I started to read some of your posts about the werewolf and cyberpirate contest, but I've been reading others because I find the ethical and political turn you give to the argument very interesting. I don't mean to say that I fully understand where you are going, but it is clear to me, in my context, that there is a logic of power that uses our natural inclinations and weaknesses to keep our freedoms subdued while the whole system grabs at you. And, look, you may even consent to it by believing or indeed acting for what you believe is the greater good.
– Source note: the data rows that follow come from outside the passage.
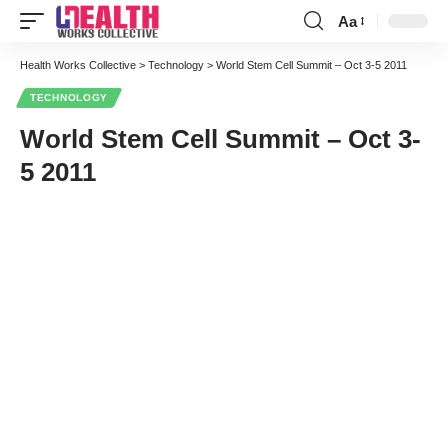
Aa
Font
Resizer
Health Works Collective
>
Technology
>
World Stem Cell Summit – Oct 3-5 2011
TECHNOLOGY
World Stem Cell Summit – Oct 3-
5 2011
Let me give you a personal example (please, no pity): a university professor in my country earns about $3 a month. You read correctly: three dollars a month. Not an hour, no. Can that professor exercise free thought? What are the risks of his being corrupted? How does he exercise his profession fully without declining in favor of a slave system? Or worse, how does he avoid being defeated by the manipulation of a system that offers him a few crumbs in exchange for political compliance? How does he avoid abandoning, since in this way he gives university autonomy to those who want to take it over and turn it into an ideological control apparatus? How does he do it when all his avenues of protest fail? It is clear to me that we have an ethical and political conflict linked to poverty. Poverty damages and the power structures know how to use it against us, and it can become a factor for debasement, as much as money or power.
We have there a difficult knot whose equation is not solved in the same way in all contexts. And when there is power over the distribution of poverty, which is not the same as power over the distribution of wealth, our horror stories can be truly horrific.
Note: Sammy and Sid are OK OK.😍 Lovers.